- [RECORDS TO PROCESS]
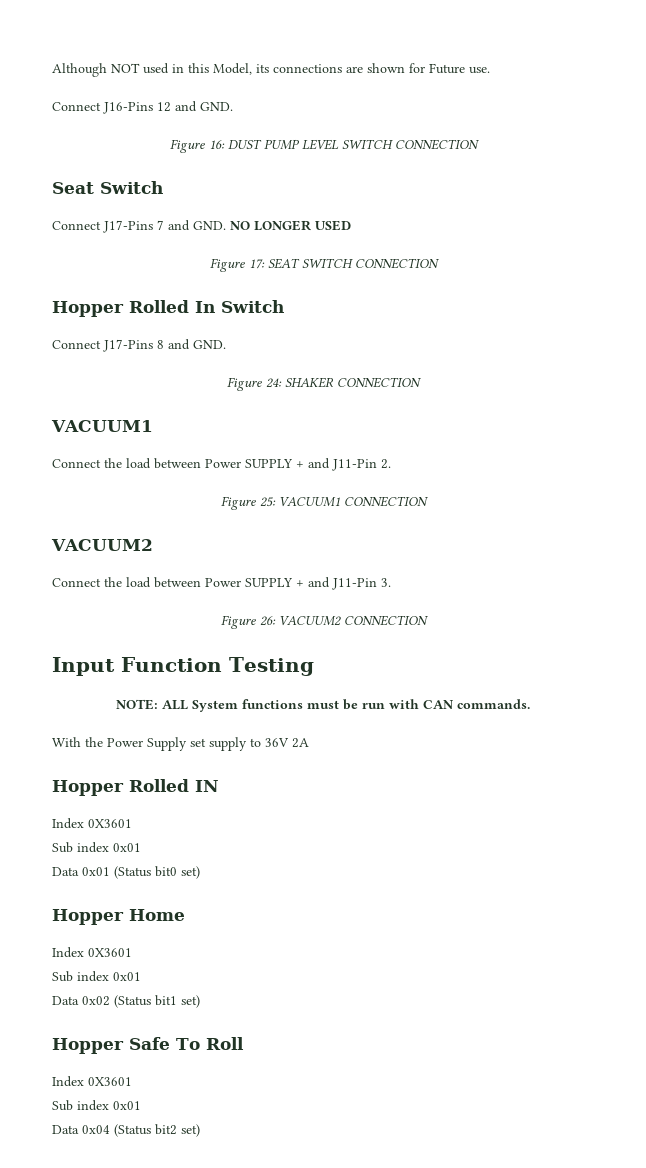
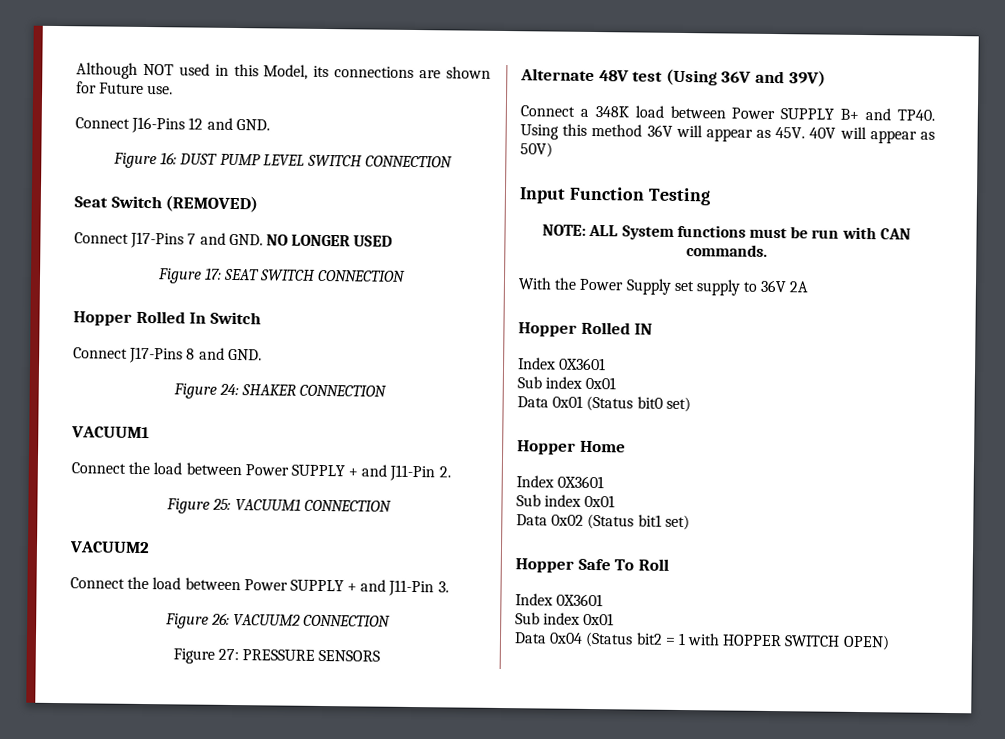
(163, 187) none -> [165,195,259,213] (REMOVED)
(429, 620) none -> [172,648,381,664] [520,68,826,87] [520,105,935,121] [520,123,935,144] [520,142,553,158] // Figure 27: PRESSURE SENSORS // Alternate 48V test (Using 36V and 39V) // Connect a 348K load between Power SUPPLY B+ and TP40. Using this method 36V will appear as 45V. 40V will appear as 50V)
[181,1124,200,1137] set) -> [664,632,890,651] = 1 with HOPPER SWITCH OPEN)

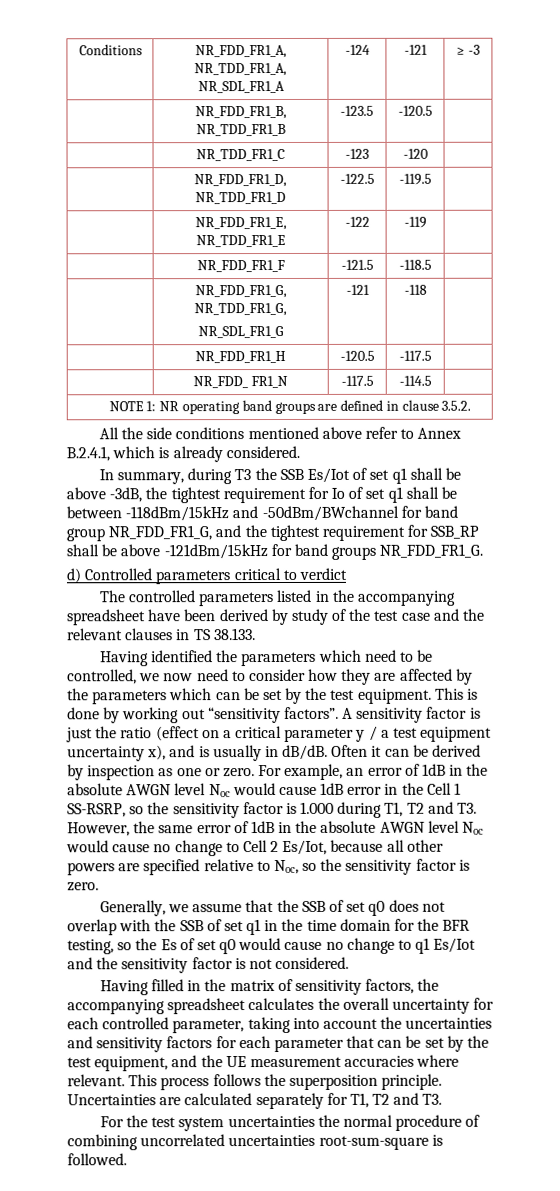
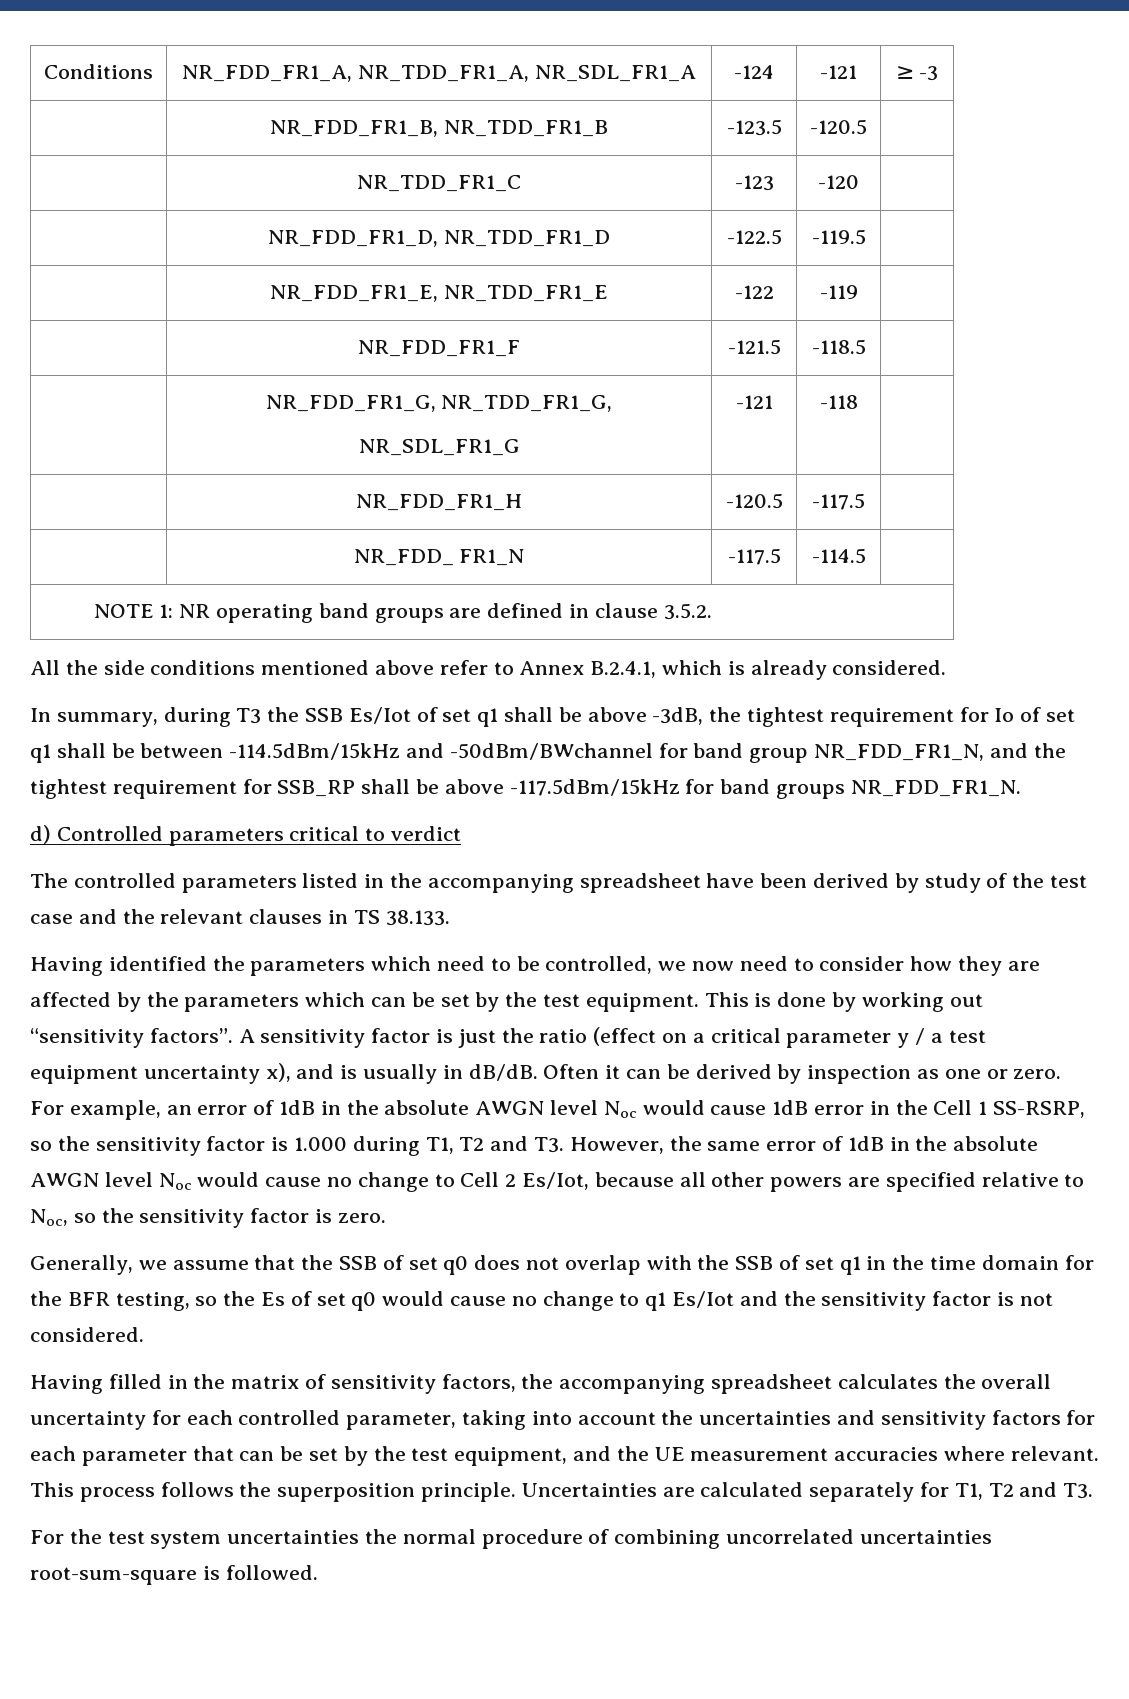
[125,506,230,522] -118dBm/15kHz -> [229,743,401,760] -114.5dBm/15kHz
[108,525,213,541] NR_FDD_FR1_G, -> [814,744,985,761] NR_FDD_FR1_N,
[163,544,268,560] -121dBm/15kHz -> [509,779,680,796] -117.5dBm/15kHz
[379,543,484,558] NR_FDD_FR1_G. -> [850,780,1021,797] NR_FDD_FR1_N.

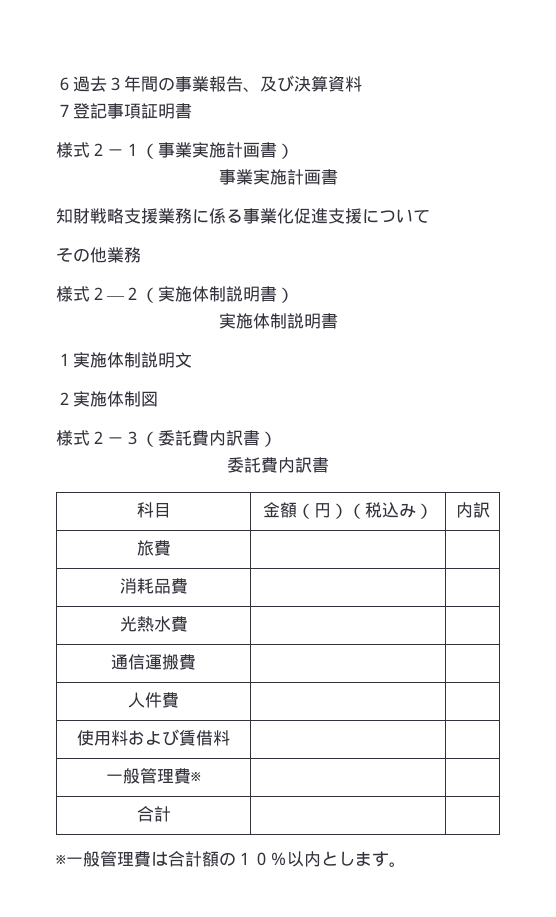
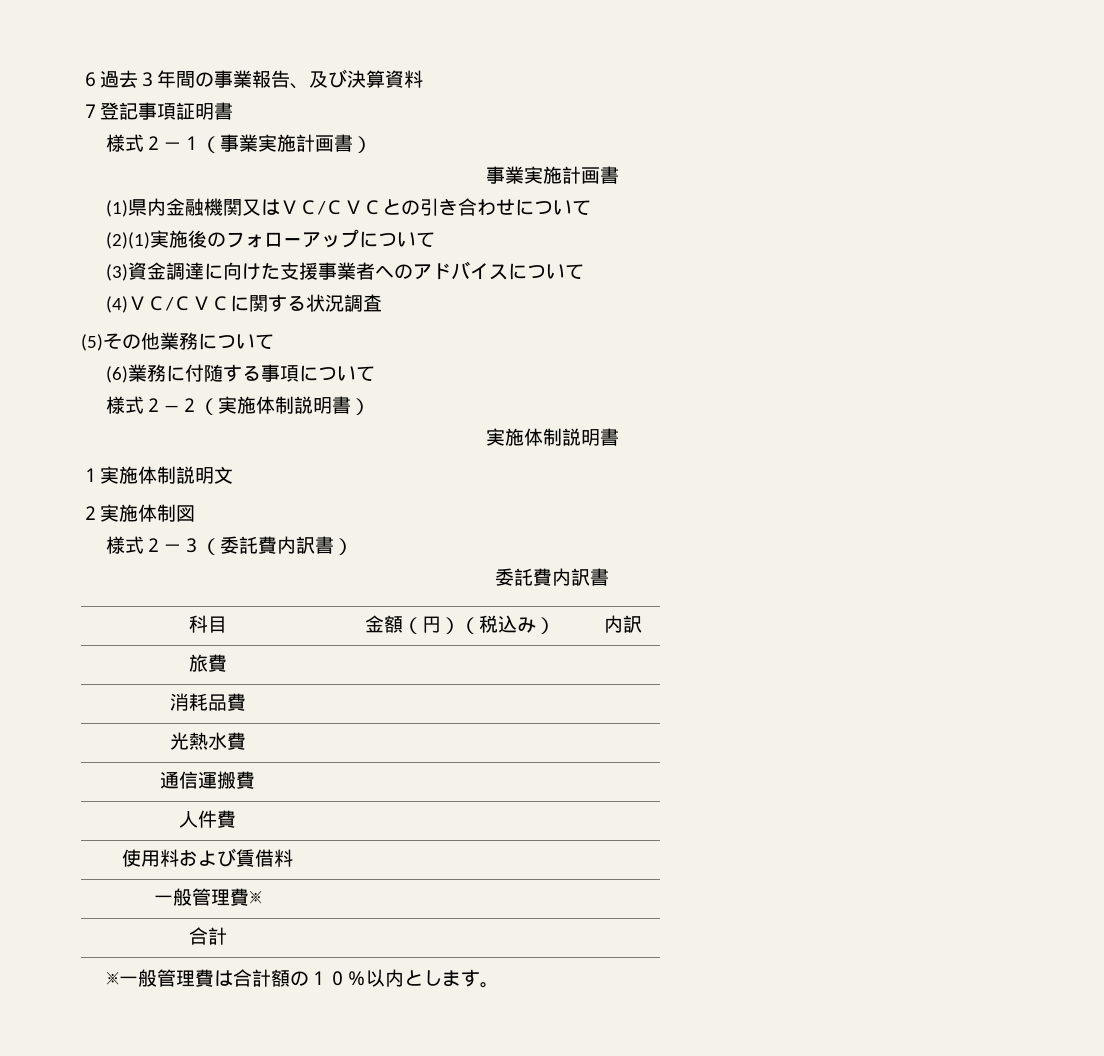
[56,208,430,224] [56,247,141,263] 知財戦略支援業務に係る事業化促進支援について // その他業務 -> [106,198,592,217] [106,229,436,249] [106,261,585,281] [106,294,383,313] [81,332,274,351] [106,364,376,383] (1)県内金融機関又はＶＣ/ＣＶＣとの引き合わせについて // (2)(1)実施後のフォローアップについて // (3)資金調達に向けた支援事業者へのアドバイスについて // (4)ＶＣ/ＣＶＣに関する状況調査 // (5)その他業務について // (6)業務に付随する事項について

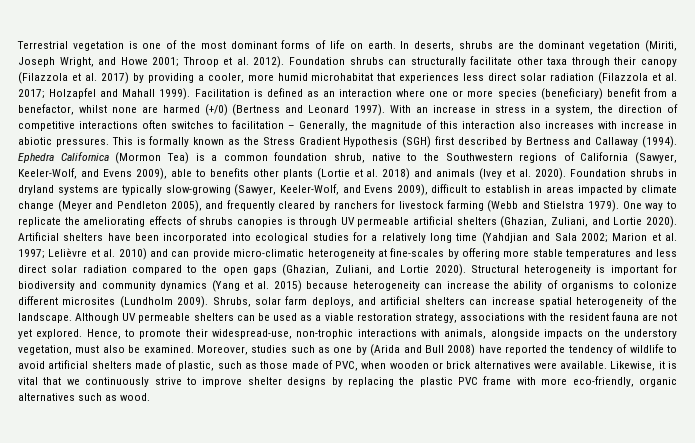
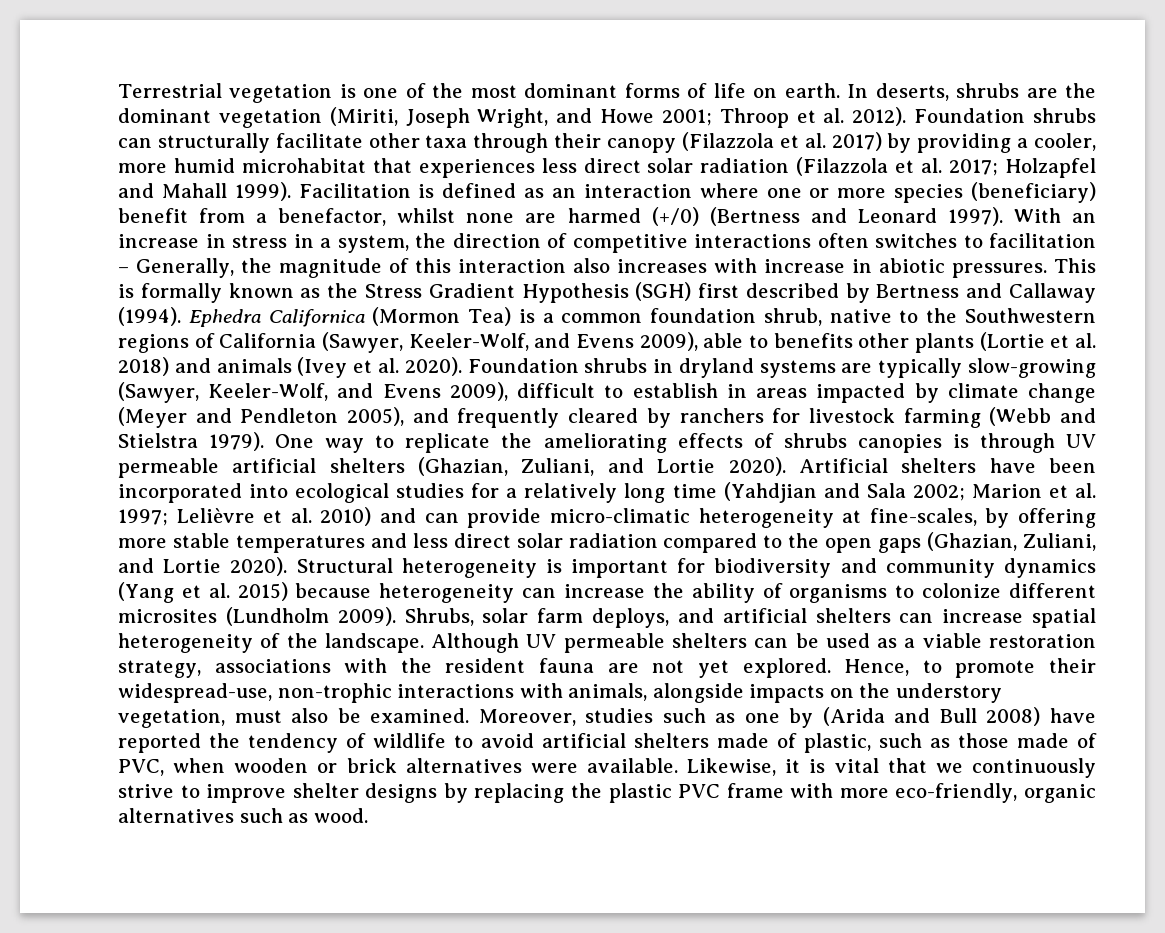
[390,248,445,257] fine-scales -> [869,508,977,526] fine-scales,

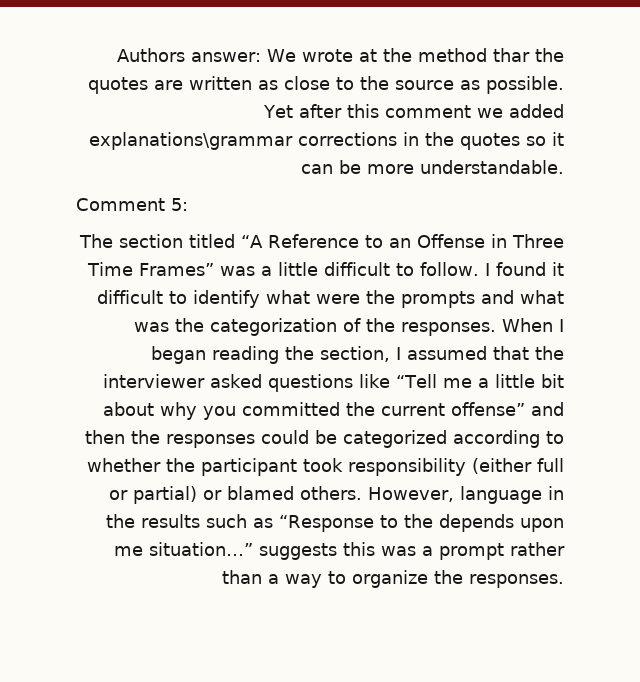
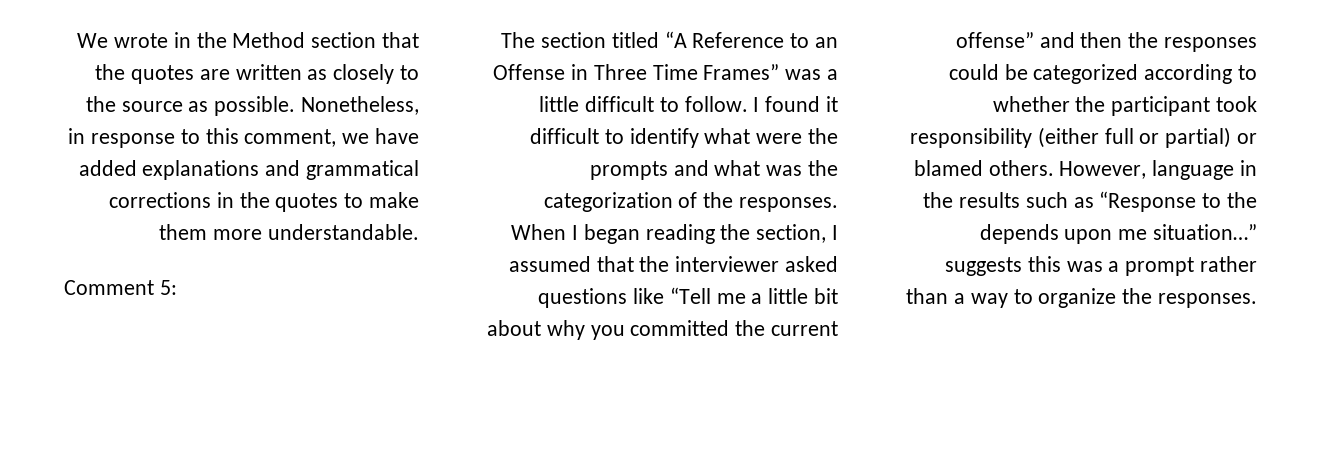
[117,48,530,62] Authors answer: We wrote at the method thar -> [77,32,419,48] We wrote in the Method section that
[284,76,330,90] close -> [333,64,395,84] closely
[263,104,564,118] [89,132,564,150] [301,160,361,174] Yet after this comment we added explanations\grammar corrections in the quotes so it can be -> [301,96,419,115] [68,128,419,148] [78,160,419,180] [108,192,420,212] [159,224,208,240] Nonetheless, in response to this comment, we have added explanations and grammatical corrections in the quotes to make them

- [TASK DESCRIPTION] In the records above, find the line with "[390,248,445,257] fine-scales ->" and the line with "[284,76,330,90] close ->"; please transcribe exactly those two lines and all lines between them, omitting any picture.

- [RESPONSE AREA]
[390,248,445,257] fine-scales -> [869,508,977,526] fine-scales,

[117,48,530,62] Authors answer: We wrote at the method thar -> [77,32,419,48] We wrote in the Method section that
[284,76,330,90] close -> [333,64,395,84] closely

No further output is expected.